It can be useful to represent this as a Kernel Density plot, like this:
You can typically generate something like this using eigenvectors, e.g. .evec output from EIGENSOFT. The script looks something like this:
## Load library
library(adehabitat)
## Read the eigenvectors from the Eigensoft PCA analysis output file into a variable called, in this case, "ind_pca"
## You may have more columns than just X and Y if you chose to generate more eigenvectors. Adjust accordingly.
ind_pca<-read.table("XXXXX.evec", skip=1, col.names=c("Individual_id", "X", "Y", "A", "B", "C", "D", "E", "F", "G", "H", "Population" ) )

Excerpted records —
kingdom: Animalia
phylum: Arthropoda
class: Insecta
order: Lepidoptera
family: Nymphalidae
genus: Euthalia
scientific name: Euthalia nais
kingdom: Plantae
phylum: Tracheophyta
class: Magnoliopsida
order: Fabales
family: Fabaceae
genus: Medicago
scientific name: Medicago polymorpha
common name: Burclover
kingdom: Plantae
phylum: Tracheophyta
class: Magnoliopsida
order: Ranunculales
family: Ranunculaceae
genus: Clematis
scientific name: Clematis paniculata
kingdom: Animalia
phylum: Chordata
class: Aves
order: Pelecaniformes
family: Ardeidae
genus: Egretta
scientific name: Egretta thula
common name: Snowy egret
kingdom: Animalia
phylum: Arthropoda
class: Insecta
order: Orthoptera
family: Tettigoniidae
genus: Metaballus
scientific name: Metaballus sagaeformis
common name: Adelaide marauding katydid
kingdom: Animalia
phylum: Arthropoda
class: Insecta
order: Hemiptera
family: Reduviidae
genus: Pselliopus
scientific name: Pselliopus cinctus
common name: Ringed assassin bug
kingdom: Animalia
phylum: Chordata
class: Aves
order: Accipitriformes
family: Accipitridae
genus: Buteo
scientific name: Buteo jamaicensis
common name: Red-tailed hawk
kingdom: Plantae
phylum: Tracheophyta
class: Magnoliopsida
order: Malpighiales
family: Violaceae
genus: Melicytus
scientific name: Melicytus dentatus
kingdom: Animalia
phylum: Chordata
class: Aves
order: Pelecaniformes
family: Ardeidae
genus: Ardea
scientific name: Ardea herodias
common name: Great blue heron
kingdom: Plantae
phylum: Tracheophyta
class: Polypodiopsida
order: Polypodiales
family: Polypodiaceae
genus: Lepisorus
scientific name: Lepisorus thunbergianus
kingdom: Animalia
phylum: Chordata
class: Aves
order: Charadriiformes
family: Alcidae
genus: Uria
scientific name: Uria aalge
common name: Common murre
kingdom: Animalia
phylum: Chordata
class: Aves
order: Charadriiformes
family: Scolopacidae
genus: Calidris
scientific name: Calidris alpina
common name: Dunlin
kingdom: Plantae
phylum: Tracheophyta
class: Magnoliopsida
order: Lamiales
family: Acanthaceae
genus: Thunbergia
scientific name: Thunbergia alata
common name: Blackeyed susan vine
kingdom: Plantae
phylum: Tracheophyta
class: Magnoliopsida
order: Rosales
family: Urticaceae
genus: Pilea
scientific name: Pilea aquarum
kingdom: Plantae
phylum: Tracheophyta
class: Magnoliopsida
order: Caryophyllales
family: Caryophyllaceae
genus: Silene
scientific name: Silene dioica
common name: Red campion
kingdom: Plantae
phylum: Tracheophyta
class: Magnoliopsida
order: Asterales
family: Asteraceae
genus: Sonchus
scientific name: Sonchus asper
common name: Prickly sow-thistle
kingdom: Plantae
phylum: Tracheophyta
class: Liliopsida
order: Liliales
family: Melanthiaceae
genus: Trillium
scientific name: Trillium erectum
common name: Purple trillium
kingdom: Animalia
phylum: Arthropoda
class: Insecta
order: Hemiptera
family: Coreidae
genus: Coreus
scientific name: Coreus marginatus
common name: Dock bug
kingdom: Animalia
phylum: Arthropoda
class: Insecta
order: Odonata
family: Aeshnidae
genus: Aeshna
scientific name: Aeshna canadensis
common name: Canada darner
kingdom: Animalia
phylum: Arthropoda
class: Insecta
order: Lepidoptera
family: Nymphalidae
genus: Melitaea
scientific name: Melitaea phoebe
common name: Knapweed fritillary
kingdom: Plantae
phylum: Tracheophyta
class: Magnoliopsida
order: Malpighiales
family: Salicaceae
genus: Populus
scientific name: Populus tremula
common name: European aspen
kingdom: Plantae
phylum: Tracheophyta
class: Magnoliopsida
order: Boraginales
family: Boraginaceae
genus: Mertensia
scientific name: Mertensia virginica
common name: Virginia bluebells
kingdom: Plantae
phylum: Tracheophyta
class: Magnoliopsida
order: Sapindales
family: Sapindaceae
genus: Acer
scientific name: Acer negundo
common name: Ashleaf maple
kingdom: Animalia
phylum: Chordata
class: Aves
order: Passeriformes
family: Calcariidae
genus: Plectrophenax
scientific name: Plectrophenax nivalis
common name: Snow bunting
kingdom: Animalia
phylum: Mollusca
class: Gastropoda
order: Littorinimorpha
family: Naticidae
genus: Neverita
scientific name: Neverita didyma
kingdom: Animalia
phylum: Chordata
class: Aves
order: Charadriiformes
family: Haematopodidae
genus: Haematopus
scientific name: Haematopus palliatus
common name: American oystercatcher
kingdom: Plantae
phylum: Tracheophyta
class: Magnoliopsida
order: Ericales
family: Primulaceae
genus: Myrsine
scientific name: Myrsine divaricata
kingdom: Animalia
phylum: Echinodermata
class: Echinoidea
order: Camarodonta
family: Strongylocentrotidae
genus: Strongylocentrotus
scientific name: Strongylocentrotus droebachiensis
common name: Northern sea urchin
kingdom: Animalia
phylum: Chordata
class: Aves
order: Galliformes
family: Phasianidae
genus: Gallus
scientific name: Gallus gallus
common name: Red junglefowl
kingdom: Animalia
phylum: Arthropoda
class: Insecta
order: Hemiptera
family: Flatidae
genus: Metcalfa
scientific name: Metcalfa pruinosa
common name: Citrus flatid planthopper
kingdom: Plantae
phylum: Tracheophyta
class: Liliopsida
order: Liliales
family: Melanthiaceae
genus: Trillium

List of tasks —
#1 Reproduce the part of the kernel density plot excerpt starting at "## Read the" and ending at "eigenvectors. Adjust accordingly.".
#2 Which R library does the script in the kernel density plot excerpt load?
#3 Write the next part of the kernel density plot excerpt, picking up after its last line.

Task answers —
#1
## Read the eigenvectors from the Eigensoft PCA analysis output file into a variable called, in this case, "ind_pca"
## You may have more columns than just X and Y if you chose to generate more eigenvectors. Adjust accordingly.

#2 adehabitat

#3
## Extract some useful variables from the table you just loaded
xy<-ind_pca[,c("X","Y")]
id<-ind_pca[,c("Population")]
colours<-c("blue", "green", "red", "orange", "pink", "darkgreen", "purple", "brown", "grey")
means = aggregate(xy, list(id), mean)
## Run the kernel density analysis, this uses the least-square cross-validation (LSCV) and 80% threshhold
hr<-kernelUD(xy, id, h="LSCV")
ver<- getverticeshr(hr, 80)
## Plot the result in a nice pdf
#pdf(file = "Kernel_density_plot.780.eig1_vs_eig2.pdf", width = 15, height = 15)
plot(ver, colborder=colours, colpol="NA", main="Population-wise PC kernel densities based on EIGENSOFT SMARTPCA computed eigenvalues", sub="", xlab="Eigenvector 1", ylab="Eigenvector 2" )
leg.txt<-c("ABER", "DUBL", "ENGL_S_SE")
legend(0.11, 0.08, "ABER", pch=1, col="red", title="", bty="n")
legend(0.11, 0.05, "DUBL", pch=1, col="green", title="", bty="n")
legend(0.11, 0.04, "ENGL_S_SE", pch=1, col="blue", title="", bty="n")
text(means$X, means$Y, names(ver), cex=0.5, col=colours)
#dev.off()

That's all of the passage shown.